The Central Bank of Lithuania has apparently started to look into cryptocurrencies and wants to start a dialogue between the banks, regulators and traders in the country. This is based on the report made by The Baltic Times
, a news outlet which is based in Lithuania.
The Round Table Conference
According to the fintech strategy coordinator at the Bank of Lithuania, Lithuania’s central bank had given invitations to people representing the banking sector, the ICO sector, the Finance Ministry and the Financial Crime Investigation Service, to come together and have a sort of round table conference on cryptocurrencies.
The coordinator, Jakerterina Govina has reported that in spite of the risks being linked to the world of cryptocurrencies all over the world, it is an irresponsible thing to completely ignore cryptocurrencies and show reluctance to somehow get a better understanding of them. It will have no positive effect. With people representing the different sectors of the financial ecosystem engaging in conversation with each other, there can be a better way by which the overall system can work.
Banks would be better off having conversed with the people who have made use of initial coin offerings, in order to raise funds and then convert them into traditional fiat currencies.
The Dialogue Has Been Started
With this meeting having taken place, the dialogue between the different sectors definitely has begun. Last year saw the Bank of Lithuania release a document
which laid out the foundations of how the bank stands regarding the world of cryptocurrencies
and ICOs. According to this document, the FMPs (Financial Market Participants) have to make it a point to distinguish their virtual currency practices from the financial services activities.
It also does mention that despite the fact that the Bank of Lithuania wants there to be a very distinct separation between the financial services activities and the virtual currency activities, it will not at all make it difficult to issue licenses to those who are looking to conduct ICOs.
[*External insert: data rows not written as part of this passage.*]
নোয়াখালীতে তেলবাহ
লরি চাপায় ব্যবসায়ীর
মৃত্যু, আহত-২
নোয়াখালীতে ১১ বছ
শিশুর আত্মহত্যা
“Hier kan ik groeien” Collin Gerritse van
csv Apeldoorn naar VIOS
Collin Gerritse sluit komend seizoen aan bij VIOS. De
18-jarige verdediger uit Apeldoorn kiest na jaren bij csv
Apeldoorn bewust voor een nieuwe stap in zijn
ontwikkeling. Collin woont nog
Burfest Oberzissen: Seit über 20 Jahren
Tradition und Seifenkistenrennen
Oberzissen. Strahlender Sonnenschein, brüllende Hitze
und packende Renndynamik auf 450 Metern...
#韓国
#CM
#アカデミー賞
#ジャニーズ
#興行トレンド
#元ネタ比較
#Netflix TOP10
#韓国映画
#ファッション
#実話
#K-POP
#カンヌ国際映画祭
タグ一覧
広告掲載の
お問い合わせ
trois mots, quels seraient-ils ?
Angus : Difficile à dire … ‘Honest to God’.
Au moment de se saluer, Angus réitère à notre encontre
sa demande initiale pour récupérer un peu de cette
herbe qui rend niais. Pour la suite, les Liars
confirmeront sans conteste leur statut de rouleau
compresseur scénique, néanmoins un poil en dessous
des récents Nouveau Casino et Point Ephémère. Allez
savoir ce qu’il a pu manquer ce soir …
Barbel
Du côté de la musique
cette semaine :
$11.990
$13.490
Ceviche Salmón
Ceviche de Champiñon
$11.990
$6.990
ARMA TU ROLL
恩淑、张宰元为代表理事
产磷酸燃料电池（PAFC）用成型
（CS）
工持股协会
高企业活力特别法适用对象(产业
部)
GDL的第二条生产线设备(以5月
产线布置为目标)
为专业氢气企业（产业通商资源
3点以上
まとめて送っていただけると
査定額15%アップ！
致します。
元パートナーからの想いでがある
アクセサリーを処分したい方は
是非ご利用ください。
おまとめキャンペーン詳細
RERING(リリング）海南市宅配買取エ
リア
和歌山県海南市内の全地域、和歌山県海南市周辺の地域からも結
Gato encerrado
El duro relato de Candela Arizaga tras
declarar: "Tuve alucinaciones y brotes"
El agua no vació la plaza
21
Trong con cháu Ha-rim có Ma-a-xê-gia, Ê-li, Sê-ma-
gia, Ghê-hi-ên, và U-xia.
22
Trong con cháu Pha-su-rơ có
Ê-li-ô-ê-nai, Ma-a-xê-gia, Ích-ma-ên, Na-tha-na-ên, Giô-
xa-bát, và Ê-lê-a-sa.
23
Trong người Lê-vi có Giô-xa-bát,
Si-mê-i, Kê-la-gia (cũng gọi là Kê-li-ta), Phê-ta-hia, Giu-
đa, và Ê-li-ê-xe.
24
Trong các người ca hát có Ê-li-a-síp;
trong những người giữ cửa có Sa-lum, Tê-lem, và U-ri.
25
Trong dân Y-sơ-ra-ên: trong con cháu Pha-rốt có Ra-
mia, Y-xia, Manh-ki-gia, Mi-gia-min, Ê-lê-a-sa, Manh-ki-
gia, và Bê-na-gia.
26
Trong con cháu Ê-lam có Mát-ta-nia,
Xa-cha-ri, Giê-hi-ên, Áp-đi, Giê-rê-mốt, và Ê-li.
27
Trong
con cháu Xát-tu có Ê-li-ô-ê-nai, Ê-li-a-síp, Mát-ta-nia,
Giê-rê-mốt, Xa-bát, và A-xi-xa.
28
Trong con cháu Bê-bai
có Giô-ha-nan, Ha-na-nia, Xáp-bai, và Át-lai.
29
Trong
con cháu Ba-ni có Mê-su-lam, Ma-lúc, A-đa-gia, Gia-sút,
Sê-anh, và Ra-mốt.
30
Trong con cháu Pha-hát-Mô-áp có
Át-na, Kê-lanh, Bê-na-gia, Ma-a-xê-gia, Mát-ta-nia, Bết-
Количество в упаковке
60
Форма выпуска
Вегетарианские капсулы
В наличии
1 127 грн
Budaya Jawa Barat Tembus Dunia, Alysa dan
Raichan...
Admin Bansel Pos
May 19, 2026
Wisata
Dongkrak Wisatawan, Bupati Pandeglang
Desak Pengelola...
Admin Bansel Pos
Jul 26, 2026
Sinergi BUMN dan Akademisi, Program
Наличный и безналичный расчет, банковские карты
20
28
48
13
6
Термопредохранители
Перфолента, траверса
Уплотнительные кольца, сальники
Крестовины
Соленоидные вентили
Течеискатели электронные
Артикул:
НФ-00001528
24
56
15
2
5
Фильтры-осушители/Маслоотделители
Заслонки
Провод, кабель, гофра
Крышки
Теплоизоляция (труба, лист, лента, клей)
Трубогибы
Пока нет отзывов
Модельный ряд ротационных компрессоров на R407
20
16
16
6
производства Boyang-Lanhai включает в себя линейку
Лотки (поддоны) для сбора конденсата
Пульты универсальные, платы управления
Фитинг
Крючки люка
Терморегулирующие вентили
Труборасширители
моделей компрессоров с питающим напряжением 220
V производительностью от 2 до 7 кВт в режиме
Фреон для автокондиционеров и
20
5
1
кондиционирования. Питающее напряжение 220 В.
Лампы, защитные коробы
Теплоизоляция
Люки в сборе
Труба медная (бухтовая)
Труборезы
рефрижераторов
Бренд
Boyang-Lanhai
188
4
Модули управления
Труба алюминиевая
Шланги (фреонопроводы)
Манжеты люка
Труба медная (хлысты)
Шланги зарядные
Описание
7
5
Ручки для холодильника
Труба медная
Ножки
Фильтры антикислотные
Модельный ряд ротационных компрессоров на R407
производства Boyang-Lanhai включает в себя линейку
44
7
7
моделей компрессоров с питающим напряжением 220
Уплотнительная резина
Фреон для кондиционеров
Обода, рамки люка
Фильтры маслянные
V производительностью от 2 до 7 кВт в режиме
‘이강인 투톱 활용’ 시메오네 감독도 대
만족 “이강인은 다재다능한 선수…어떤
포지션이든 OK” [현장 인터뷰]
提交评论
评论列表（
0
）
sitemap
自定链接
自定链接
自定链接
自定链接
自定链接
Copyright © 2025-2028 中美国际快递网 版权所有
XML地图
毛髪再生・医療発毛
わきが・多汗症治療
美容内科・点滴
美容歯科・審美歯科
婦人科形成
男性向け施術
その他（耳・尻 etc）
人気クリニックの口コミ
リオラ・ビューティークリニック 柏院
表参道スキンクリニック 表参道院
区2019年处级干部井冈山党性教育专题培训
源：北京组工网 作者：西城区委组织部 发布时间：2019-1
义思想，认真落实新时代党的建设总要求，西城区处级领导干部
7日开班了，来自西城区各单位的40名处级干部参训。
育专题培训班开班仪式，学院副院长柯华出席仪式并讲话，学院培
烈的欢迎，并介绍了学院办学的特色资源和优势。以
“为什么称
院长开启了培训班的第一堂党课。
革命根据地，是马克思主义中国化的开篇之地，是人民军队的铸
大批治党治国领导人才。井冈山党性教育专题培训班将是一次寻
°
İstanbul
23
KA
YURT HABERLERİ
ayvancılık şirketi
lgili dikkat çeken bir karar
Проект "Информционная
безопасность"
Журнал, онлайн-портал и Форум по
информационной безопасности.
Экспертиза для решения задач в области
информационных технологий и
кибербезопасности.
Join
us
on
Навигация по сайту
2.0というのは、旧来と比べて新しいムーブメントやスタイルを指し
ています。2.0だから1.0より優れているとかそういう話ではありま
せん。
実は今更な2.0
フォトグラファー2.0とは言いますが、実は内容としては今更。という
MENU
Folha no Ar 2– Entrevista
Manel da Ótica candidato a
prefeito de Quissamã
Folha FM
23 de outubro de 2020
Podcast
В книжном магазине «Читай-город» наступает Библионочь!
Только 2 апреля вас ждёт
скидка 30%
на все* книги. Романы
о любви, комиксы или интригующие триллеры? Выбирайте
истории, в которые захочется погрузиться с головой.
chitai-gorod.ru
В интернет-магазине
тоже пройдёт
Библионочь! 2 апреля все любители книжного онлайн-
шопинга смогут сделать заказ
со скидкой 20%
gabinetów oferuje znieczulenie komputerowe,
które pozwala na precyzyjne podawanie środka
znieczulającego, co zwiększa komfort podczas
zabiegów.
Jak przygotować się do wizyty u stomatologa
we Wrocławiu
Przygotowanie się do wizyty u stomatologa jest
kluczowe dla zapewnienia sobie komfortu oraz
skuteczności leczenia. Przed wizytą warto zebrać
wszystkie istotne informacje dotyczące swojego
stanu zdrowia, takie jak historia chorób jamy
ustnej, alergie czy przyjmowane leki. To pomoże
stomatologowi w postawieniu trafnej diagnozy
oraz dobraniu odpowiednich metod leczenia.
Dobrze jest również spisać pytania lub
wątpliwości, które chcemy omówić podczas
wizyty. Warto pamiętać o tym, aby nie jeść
Since the country wants to become a fintech hub throughout Europe, it will also be accepting applications coming to them in English.
One of the issues, when it comes to cryptocurrency-related business being done in Lithuania, is that the banks in the country thus far have been difficult to work with according to one of the board members at the Blockchain Center Vilnius. Vytautas Kaseta is of the belief that the banks in Lithuania do not really make an effort to understand the very different framework and business model within which the cryptocurrency businesses operates.
It is for that very reason that the banks deem cryptocurrency
related businesses to be prone to a lot of risk. It also often happens that banks refuse companies doing cryptocurrency related business when it comes to opening accounts. They want more proof of how the cryptocurrency assets have been obtained by the businesses.
The Lithuanian Banks’ Association also agrees that the dialogue that the Bank of Lithuania has started is actually quite necessary to put aside the differences which are making things difficult. However, they emphasize the need for additional proof. They believe that since cryptocurrencies have been extensively linked with the conduction of illegal activities, the clients need to show the banks the proof which will make it clear to the banks about where they have gotten their funds from.